A evolução não fez um bom trabalho com o panda: o animal come em média 12 quilos por dia de bambu e só digere 17%
Pesquisadores chineses analisaram amostras das fezes de um total de cinquenta ursos panda buscando bactérias que gostam do verde. Mas o que encontraram não prenuncia um grande futuro para esse animal único. Viram que a diversidade de sua flora bacteriana intestinal é das menores, comparada com a de outros grandes mamíferos. Além disso, comprovaram que variava muito conforme as estações. Descontados os que estão na fase de amamentação, tanto os exemplares adultos como os jovens mostravam um perfil bacteriano muito diferente nos meses da primavera e do verão em relação aos do final do outono. Para os biólogos, que publicam seus resultados na revista mBio, da Sociedade Americana de Microbiologia (EUA), isso poderia estar relacionado com o ritmo de crescimento do bambu e a maior ou menos abundância de brotos tenros, o prato preferido do panda.
Mas o resultado mais intrigante é que, apesar de o panda estar há milhões de anos comendo só vegetais, suas bactérias intestinais são as de um carnívoro. Entre os herbívoros predominam colônias de bactérias que sabem lidar com a fibra, como as bacteroidais ou as fibrobactérias, que, nos ruminantes, degradam a celulose.
No entanto, nos intestinos do panda o que mais há são micro-organismos pertencentes aos filos Firmicutes e Proteobactéria que, em conjunto, representam 99,38% das sequências analisadas. Sob o filo, em nível de gênero, as famílias bacterianas mais habituais pertencem aos gêneros Escherichia e Shigella, duas proteobactérias, com um terço das sequências genéticas.

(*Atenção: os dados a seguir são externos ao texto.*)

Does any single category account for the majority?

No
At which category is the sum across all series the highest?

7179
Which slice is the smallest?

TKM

“Esse resultado é inesperado e bastante relevante, já que implica que a flora intestinal do panda gigante parece que não se adaptou bem à sua monodieta, colocando os pandas em um dilema evolutivo”, diz em um texto o professor de Biologia da Universidade Jiao Tong, de Xangai (China), e coautor do estudo Xiaoyan Pang.

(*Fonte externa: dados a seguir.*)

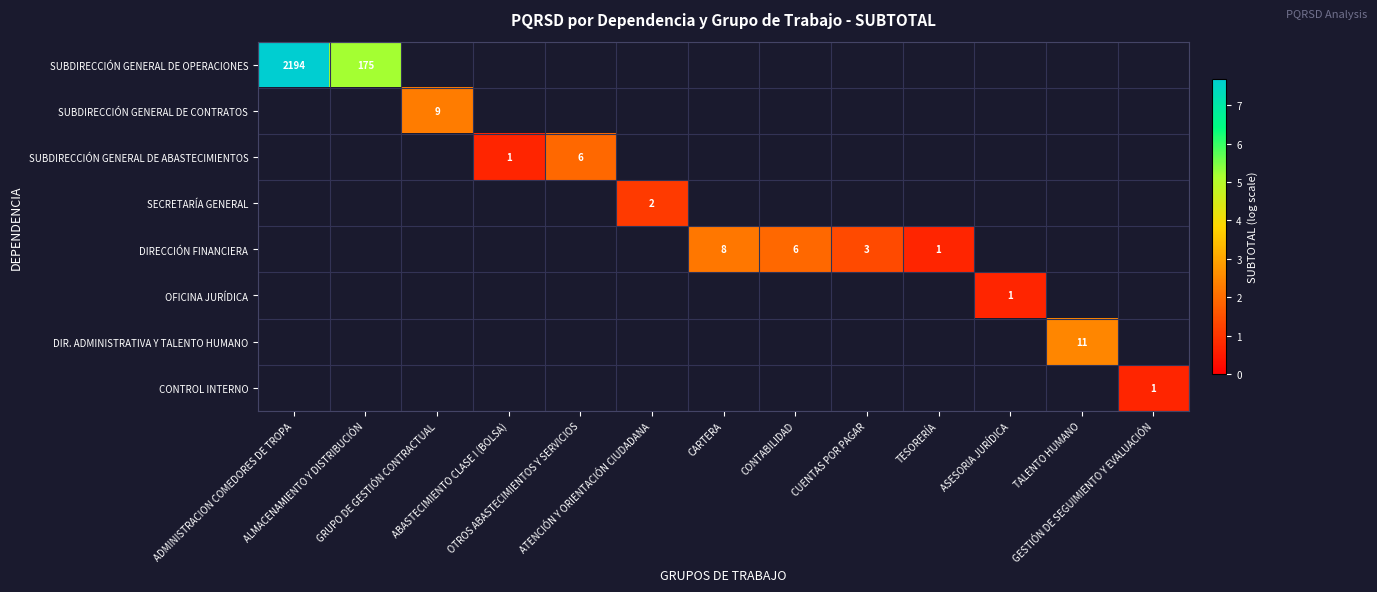

At which category does the chart reach its minimum across all series?

ABASTECIMIENTO CLASE I (BOLSA)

A flora intestinal do panda o agrupa com o urso tibetano ou o tigre e o distancia dos ruminantes, cavalos e cangurus
Os pesquisadores compararam seus resultados, então, com uma amostra da flora intestinal de outras 57 espécies, entre as quais havia algumas próximas, como o urso tibetano ou o panda vermelho, carnívoros como o tigre ou herbívoros de todo o tipo, desde cavalos até coelhos, passando por cangurus. Além de uma menor diversidade bacteriana, viram que a flora do panda se identificava mais com a dos ursos (omnívoros) e animais carnívoros do que com a dos herbívoros.

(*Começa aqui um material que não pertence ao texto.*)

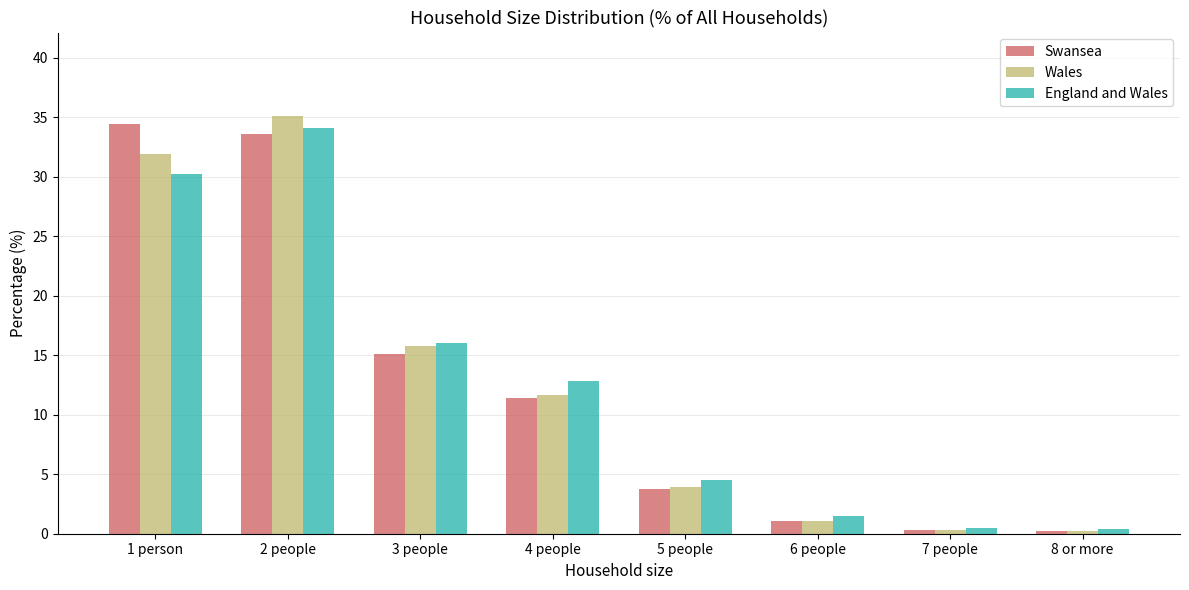

What is the total value across all series at 8 or more?

0.8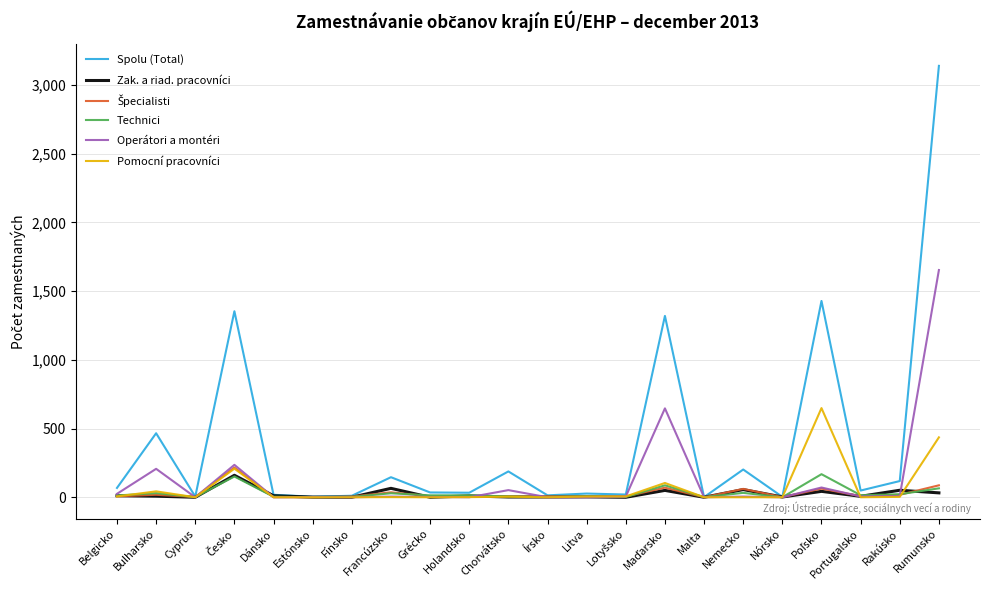

Which series has the widest spread of values?

Spolu (Total)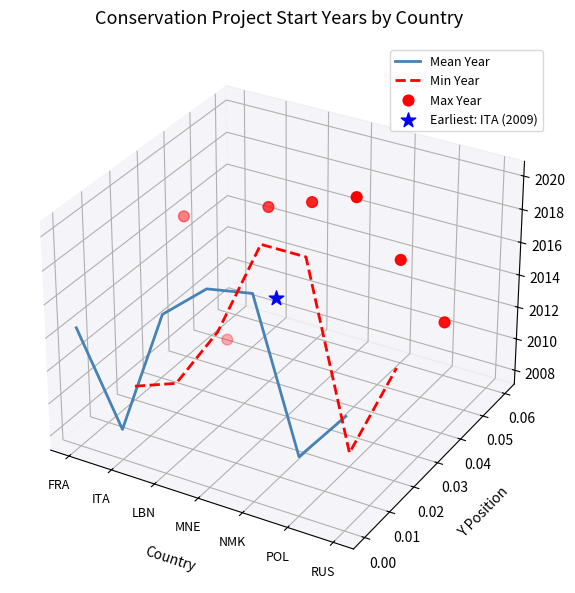

Is the value of Max Year at NMK greater than the value of Min Year at NMK?

Yes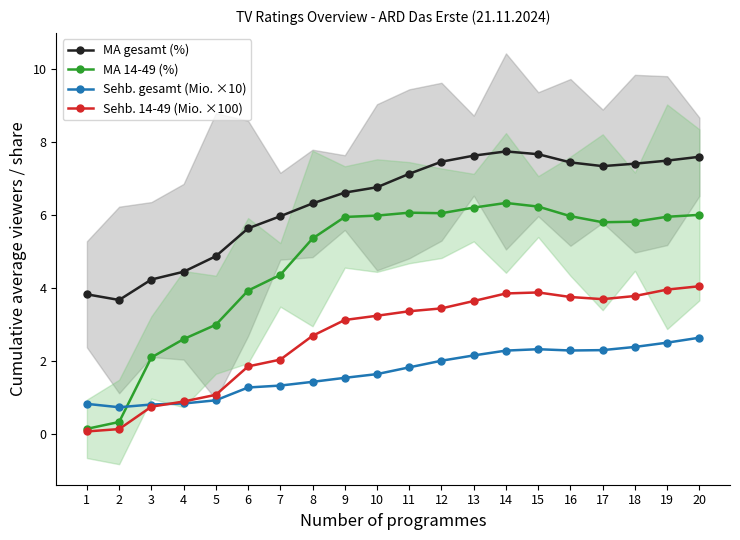

Read the MA 14-49 (%) value at 12.

6.1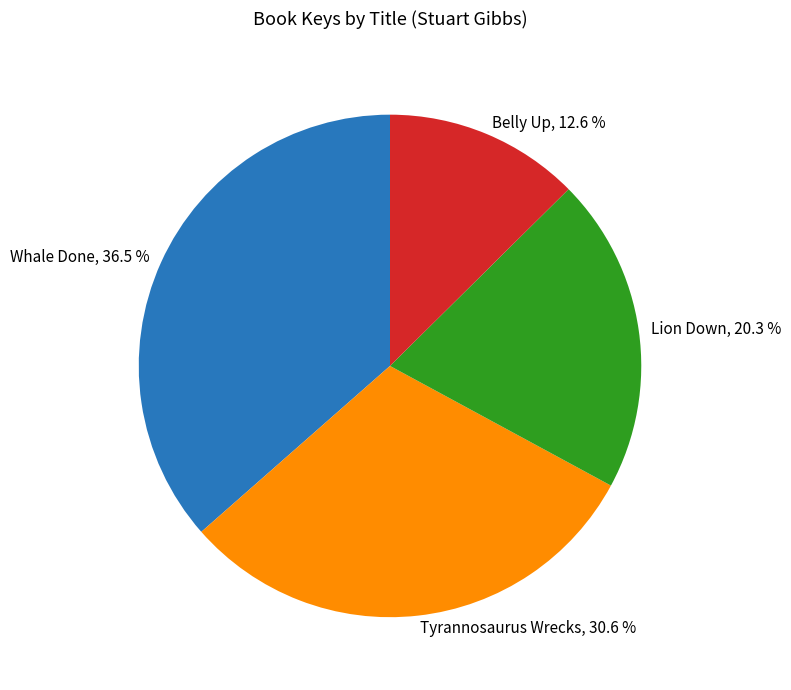

To the nearest percent, what is the difference between the largest and smallest slice percentages?

24%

Nas conclusões do estudo, os biólogos reconhecem que o enigma do panda continua sem ser resolvido, mas que será preciso uma solução se houver o desejo de garantir o seu futuro. Como diz o diretor do Centro para a Pesquisa e a Reprodução do Panda Gigante de Chengdu, Zhihe Zhang, “ao contrário de outros animais herbívoros, que evoluíram com êxito para sistemas digestivos anatomicamente especializados para decompor de forma eficiente a fibra vegetal, o panda gigante ainda conserva um trato gastrointestinal típico dos carnívoros. Não conta também com genes para enzimas digestivas de vegetais em seu genoma. Esse cenário combinado pode fazer aumentar seu risco de extinção”. E, no caso, nem mesmo as bactérias estão ajudando.